— Work task —
State only the number of lines below where the word "middle" is found.

Collection entries
Start of Block
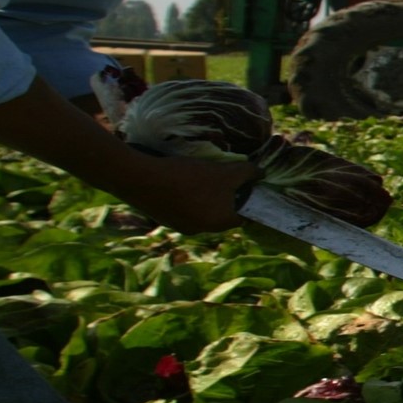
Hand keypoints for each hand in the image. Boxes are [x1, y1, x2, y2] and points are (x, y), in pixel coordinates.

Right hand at [86, 151, 257, 233]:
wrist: (140, 179)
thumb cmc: (189, 177)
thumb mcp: (224, 172)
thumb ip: (247, 174)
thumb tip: (261, 174)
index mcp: (219, 223)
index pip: (244, 217)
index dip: (250, 201)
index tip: (249, 187)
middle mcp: (202, 230)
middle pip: (223, 214)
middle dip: (228, 198)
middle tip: (227, 178)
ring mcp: (181, 226)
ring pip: (203, 211)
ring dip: (207, 197)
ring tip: (204, 176)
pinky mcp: (165, 218)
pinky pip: (185, 208)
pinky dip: (189, 197)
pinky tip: (183, 180)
End of Block
— Result —
4